Solange man jung ist dreht sich das ganze Leben darum Spass zu haben, dann wird man erwachsen und lernt es vorsichtig zu sein. Man kann sich einen Knochen brechen oder auch ein Bein. Man guckt ob man zum Sport geht und manchmal lässt man es einfach sein, weil nicht immer die Motivation da ist, die einem voran treibt. Und im Leben gibt es kein Rezept für den perfekten Antrieb. Ist es verwerflich auch einmal antriebslos im Bett zu bleiben oder sollte man sich immer unter Druck setzen um selbst voran zu kommen? Ist nicht jeder Schritt, sei er auch nach hinten ein Schritt nach vorne?
Ich beschloss das Vergangene hinter mir zu lassen und wieder Spass am Sport zu haben. In Selbstmitleid zu zerfließen würde an der Situation nichts ändern! Der “Rück”-Anfang ist schwer wenn man temporär dazu gezwungen ist gemächlich den Tag zu verbringen, weil man körperlich daran gehindert war sich sportlich aktiv zu zeigen. Körperliche Fitness ist ebenso wichtig wie geistige! Eine Bekannte von mir ging zu Grunde wegen einer leichten Depression, die etablierte moderne Bezeichnung hierfür ist Burn-out. Ein “Krankheit”, die sich durch eine umgestellte Ernährung und reichlich Sport wieder ausgleichen lässt. Folge Ihrer Antrieblosigkeit waren 35 kg plus. Doch fehlt der Wille bringt der Weg zum Ziel nichts, wenn man sich ständig im Dunkeln verrennt.
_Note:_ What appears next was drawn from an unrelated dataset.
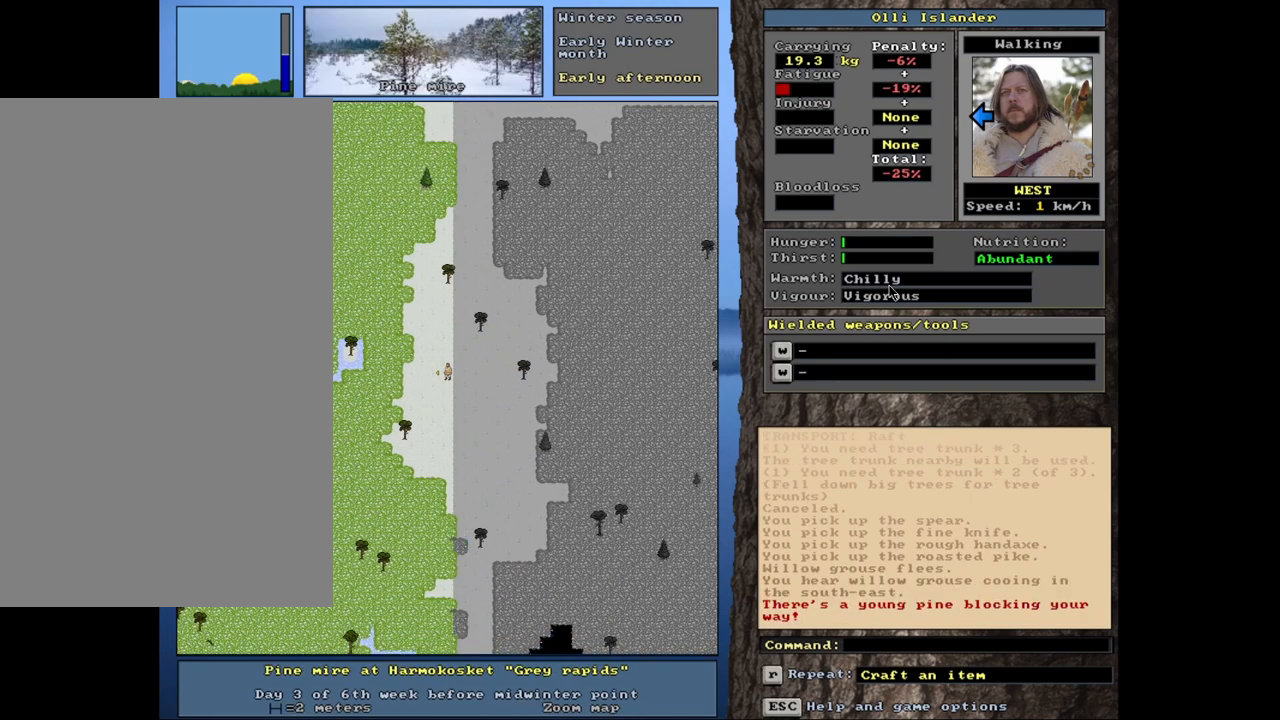
{"keys": ["ctrl_l"], "mouse": [], "events": []}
Ich persönlich lasse so etwas nicht an mich heran. Viel mehr war es der unvollkommene Gedanke daran sich nicht konzentriert sondern immer nur “häppchenweise” daran zu gewöhnen seinen Körper fit zu halten. Die Erkenntnis nicht seine persönliche “Vollkommenheit” zu erreichen, sondern immer weiter gegen Null unendlich zu laufen schlägt einen kontinuierlich zurück. Deshalb bin ich froh das nach langer Genesung endlich wieder Aktivität in den Körperzellen herrscht. Natürlich zu einer recht ungünstigen Zeit: Weihnachten. Der Duft von Essen in jeder Himmelsrichtung, die lustig fröhliche Hemmschwelle zu überschreiten, besonders wenn Gesellschaft um einen herum ist. Punkte die einen oft dazu verführen einfach alles neu erworbene über Bord zu werfen um sich einfach mal zu sagen “Morgen geht es wieder weiter”. Man belügt sich in gewisser Hinsicht selber.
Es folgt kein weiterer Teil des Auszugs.